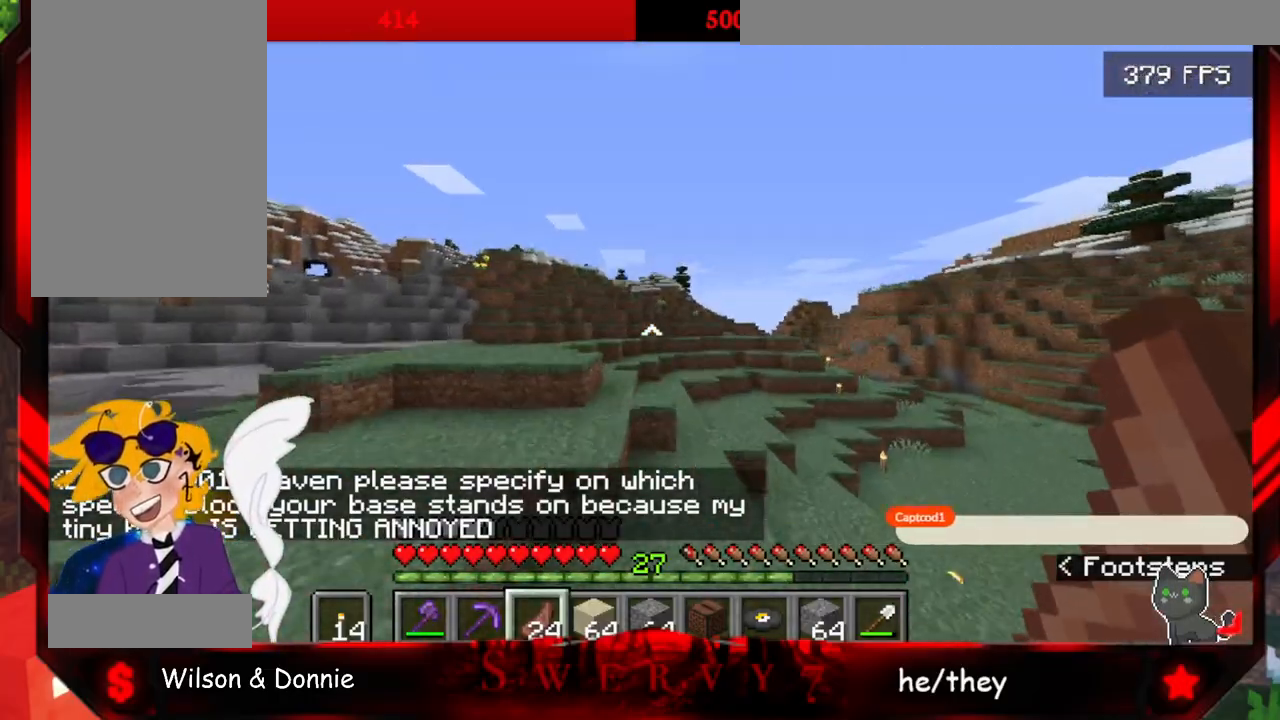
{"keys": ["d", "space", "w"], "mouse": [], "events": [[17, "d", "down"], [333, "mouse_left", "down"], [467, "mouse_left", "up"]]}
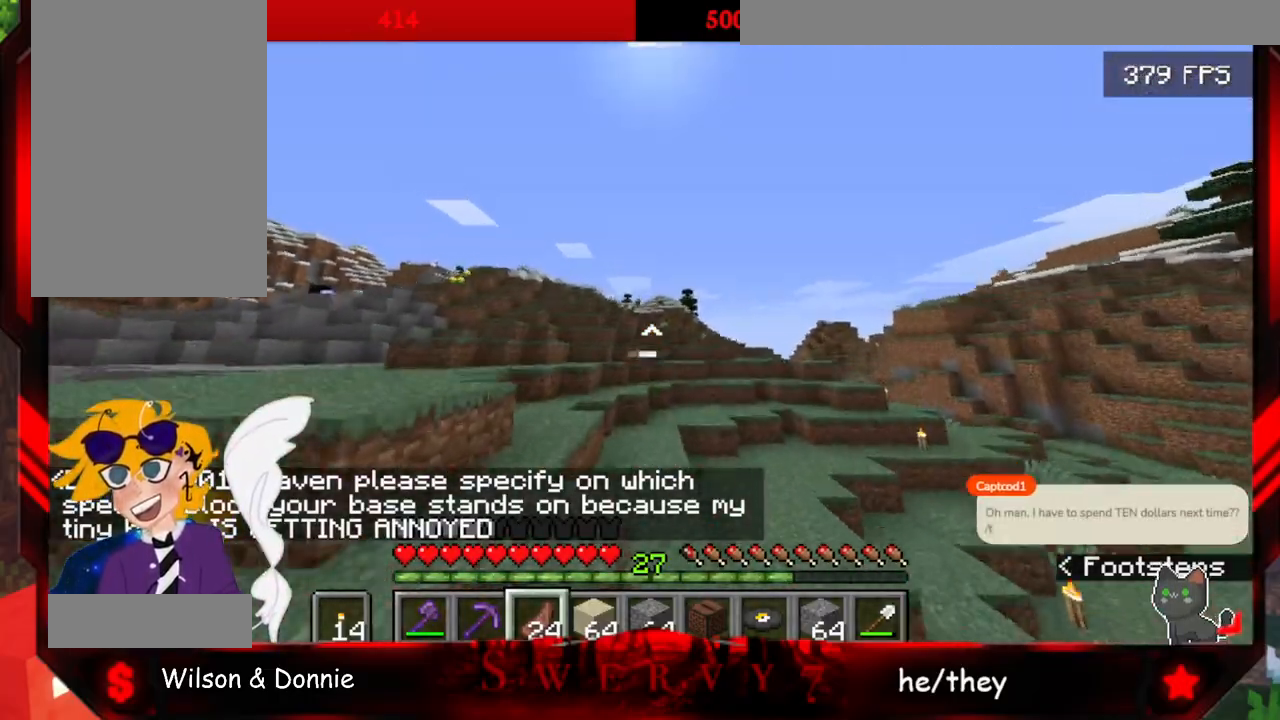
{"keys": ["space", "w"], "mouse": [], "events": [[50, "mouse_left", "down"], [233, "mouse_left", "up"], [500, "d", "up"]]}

==

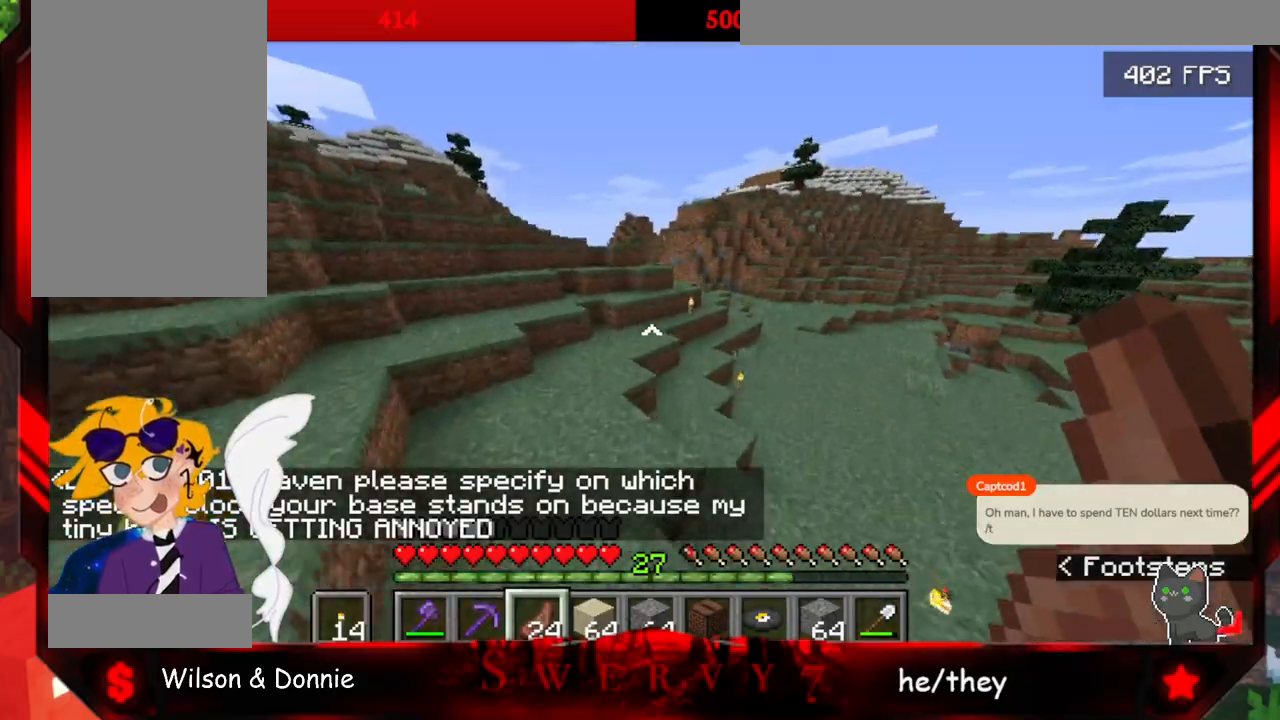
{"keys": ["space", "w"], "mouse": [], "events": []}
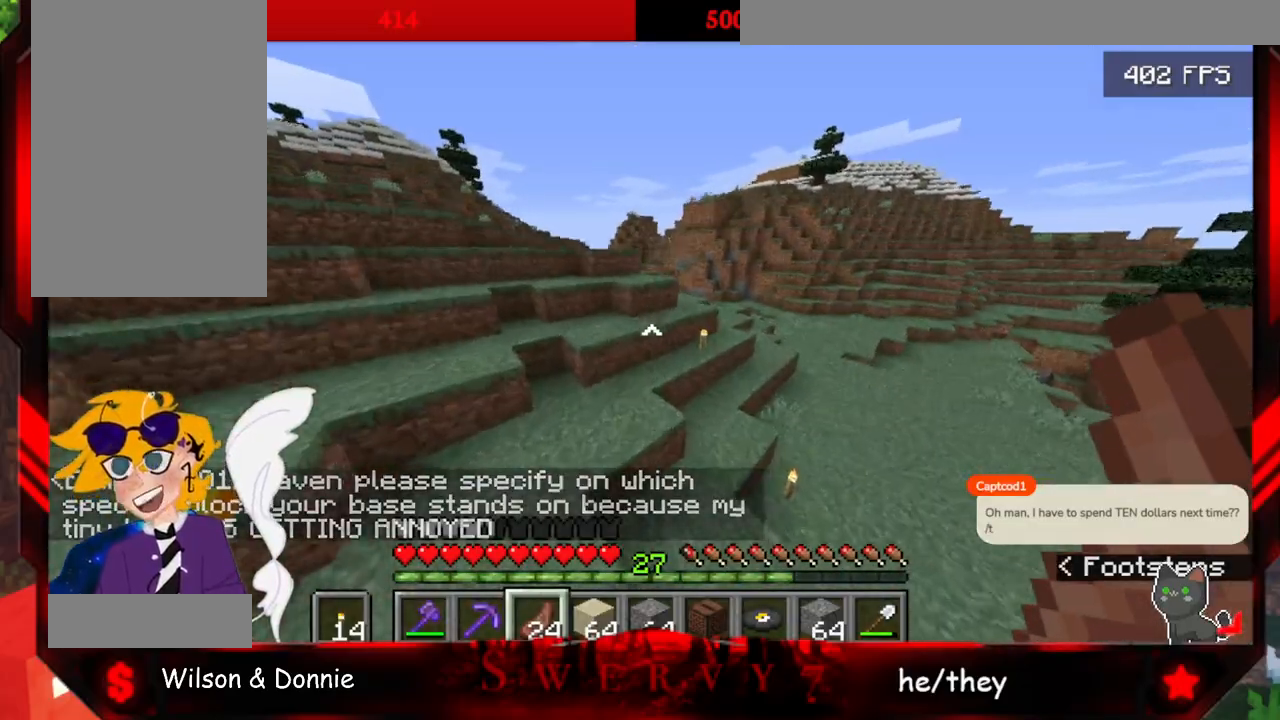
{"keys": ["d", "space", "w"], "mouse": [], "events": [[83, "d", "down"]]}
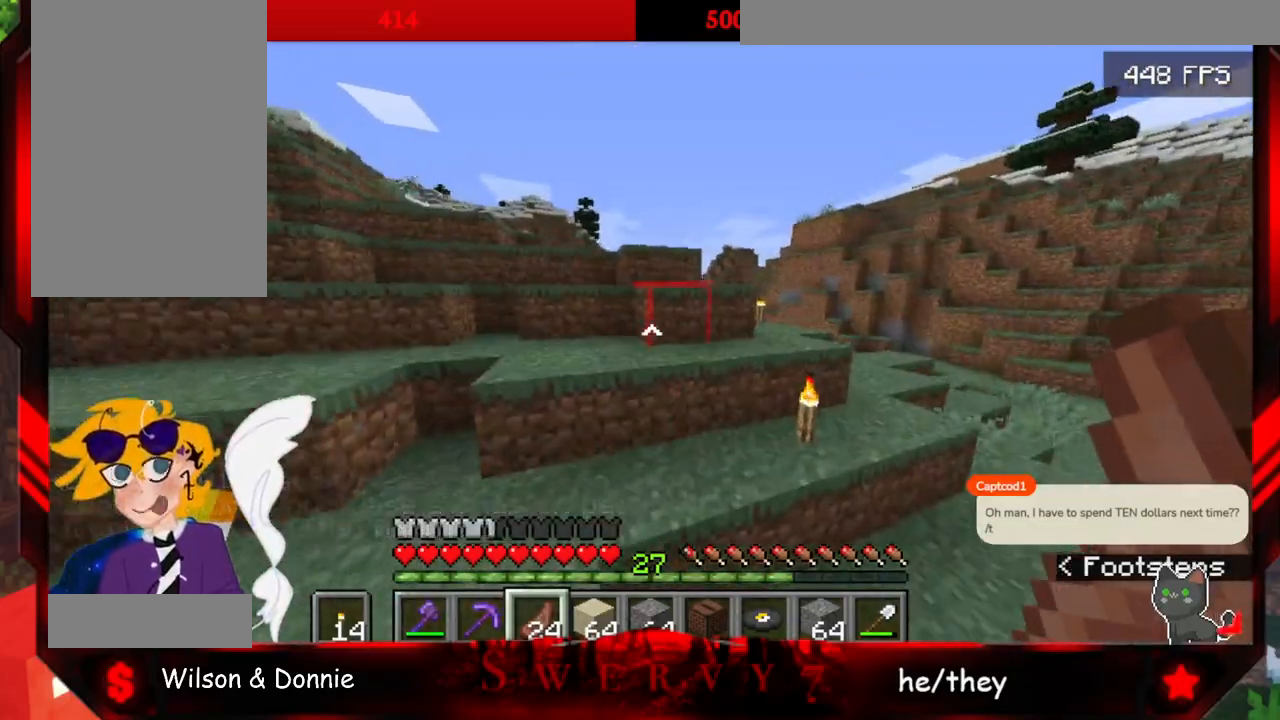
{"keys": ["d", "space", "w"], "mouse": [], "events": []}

* [What the task asks] Your task is to copy each line from the material above that includes the word "down".

* [Written solution]
{"keys": ["d", "space", "w"], "mouse": [], "events": [[17, "d", "down"], [333, "mouse_left", "down"], [467, "mouse_left", "up"]]}
{"keys": ["space", "w"], "mouse": [], "events": [[50, "mouse_left", "down"], [233, "mouse_left", "up"], [500, "d", "up"]]}
{"keys": ["d", "space", "w"], "mouse": [], "events": [[83, "d", "down"]]}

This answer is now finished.